GNN-LLM Alignment Link to heading
The high-level idea is to align (for example, minimize the distance between) the embeddings of both the GNN and the LLM. Why is this useful? Imagine you train an LLM and a GNN at the same time and align their hidden representations - the GNN will try to capture the hierarchical representation while the LLM focuses on the semantics. There will be some information sharing, where hierarchical information will bleed through into the LLM and some semantics will be captured by the GNN. In general, we have two main classes of alignment:
- Symmetric, where both LLM and GNN are equally important
- Asymmetric, where one modality plays support to the other
Symmetric Link to heading
Here we can split into two cases:
- Naive Concatenation, which is somewhat anticlimactic - we just train two separate models and concatenate their resulting modalities. With this late fusion, we have no information exchange between models prior to the concatenation.
- Contrastive objective, which is the canonical example of GNN-LLM alignment, where we pull the individual embeddings together in their latent representations. The canonical paper is ConGraT, in which the authors work with Text Attributed Graphs. They use contrastive pretraining to align the latent space of any GNN with any LLM (Encoder only or Decoder Only) and later use it for downstream tasks like node classification, link prediction, Community Detection and Language Modeling where they leverage only the aligned LLM.
Asymmetric Link to heading
We have 3 main cases:
- Graph Nested Transformers, where the canonical example is Graph-former. Here we embed a GNN into each transformer layer, where the role of the GNN is to further massage the output of the feed-forward networks.
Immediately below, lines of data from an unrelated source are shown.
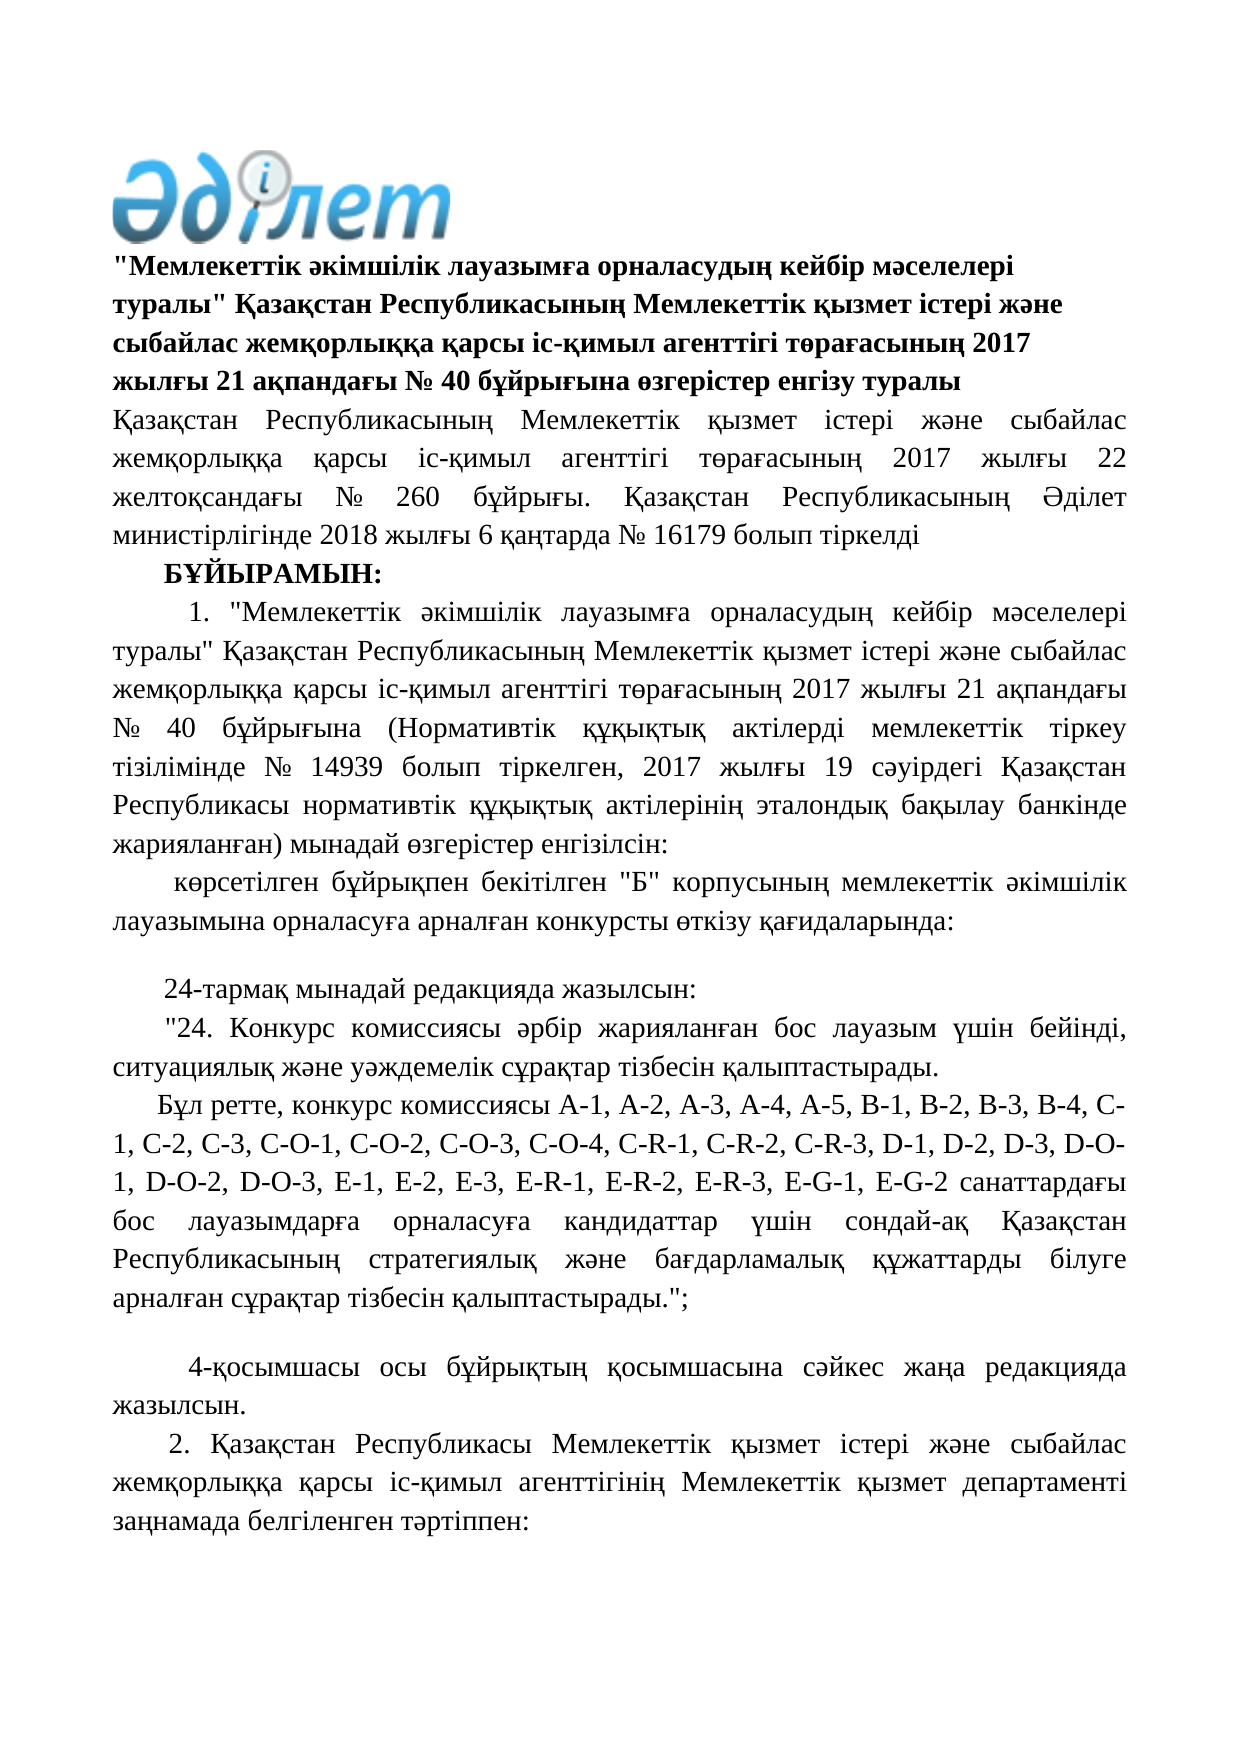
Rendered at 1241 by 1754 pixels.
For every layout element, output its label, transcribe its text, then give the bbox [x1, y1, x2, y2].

text 4-қосымшасы осы бұйрықтың қосымшасына сәйкес жаңа редакцияда жазылсын. [112, 1349, 1128, 1421]
picture [112, 150, 451, 244]
text 24-тармақ мынадай редакцияда жазылсын: [112, 972, 1128, 1005]
text "Мемлекеттік әкімшілік лауазымға орналасудың кейбір мәселелері туралы" Қазақстан Республикасының Мемлекеттік қызмет істері және сыбайлас жемқорлыққа қарсы іс-қимыл агенттігі төрағасының 2017 жылғы 21 ақпандағы № 40 бұйрығына өзгерістер енгізу туралы [112, 248, 1128, 397]
text Қазақстан Республикасының Мемлекеттік қызмет істері және сыбайлас жемқорлыққа қарсы іс-қимыл агенттігі төрағасының 2017 жылғы 22 желтоқсандағы № 260 бұйрығы. Қазақстан Республикасының Әділет министірлігінде 2018 жылғы 6 қаңтарда № 16179 болып тіркелді [112, 402, 1128, 551]
text көрсетілген бұйрықпен бекітілген "Б" корпусының мемлекеттік әкiмшiлiк лауазымына орналасуға арналған конкурсты өткiзу қағидаларында: [112, 864, 1128, 936]
text 1. "Мемлекеттік әкімшілік лауазымға орналасудың кейбір мәселелері туралы" Қазақстан Республикасының Мемлекеттік қызмет істері және сыбайлас жемқорлыққа қарсы іс-қимыл агенттігі төрағасының 2017 жылғы 21 ақпандағы № 40 бұйрығына (Нормативтік құқықтық актілерді мемлекеттік тіркеу тізілімінде № 14939 болып тіркелген, 2017 жылғы 19 сәуірдегі Қазақстан Республикасы нормативтiк құқықтық актiлерiнiң эталондық бақылау банкiнде жарияланған) мынадай өзгерістер енгізілсін: [112, 594, 1128, 859]
text 2. Қазақстан Республикасы Мемлекеттік қызмет істері және сыбайлас жемқорлыққа қарсы іс-қимыл агенттігінің Мемлекеттік қызмет департаменті заңнамада белгіленген тәртіппен: [112, 1426, 1128, 1536]
text БҰЙЫРАМЫН: [112, 556, 1128, 589]
text "24. Конкурс комиссиясы әрбір жарияланған бос лауазым үшін бейінді, ситуациялық және уәждемелік сұрақтар тізбесін қалыптастырады. [112, 1010, 1128, 1082]
text Бұл ретте, конкурс комиссиясы А-1, А-2, А-3, А-4, А-5, В-1, В-2, B-3, В-4, С-1, С-2, С-3, С-О-1, С-О-2, С-О-3, С-О-4, C-R-1, С-R-2, С-R-3, D-1, D-2, D-3, D-O-1, D-O-2, D-O-3, E-1, E-2, E-3, E-R-1, E-R-2, E-R-3, E-G-1, E-G-2 санаттардағы бос лауазымдарға орналасуға кандидаттар үшін сондай-ақ Қазақстан Республикасының стратегиялық және бағдарламалық құжаттарды білуге арналған сұрақтар тізбесін қалыптастырады."; [112, 1087, 1128, 1313]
- Graph Aware Distillation, which we can understand by looking at Grad. It consists of a GNN teacher model whose responsibility is to generate soft-labels for an LLM. We share parameters between the teacher GNN and the student LLM. Parameter sharing results in information bleeding between the GNN and LLM, forcing the LLM to pick up structural information and the GNN to better handle semantic information.
- Iterative Updates, demonstrated in THLM. Here we have a heterogeneous GNN that enhances an LLM, each pretrained using different strategies and producing labels for the other. After pretraining is done, we discard the GNN and finetune the LLM for graph-aware tasks, leveraging the information gained during joint pretraining. We can clearly see that the GNN plays a supporting role.
Final Remarks Link to heading
This just scratches the surface. If you are interested, I recommend visiting Awesome-LLMs-in-Graph-tasks on Github. An interesting new approach is combining GNNs with LLM Agents for planning: Can Graph Learning Improve Planning in LLM-based Agents?. Also follow Learning On Graph Conference - they do a great job informing the public about the latest research in the field of GNNs, and since Language Models cannot be ignored, there tends to be significant overlap.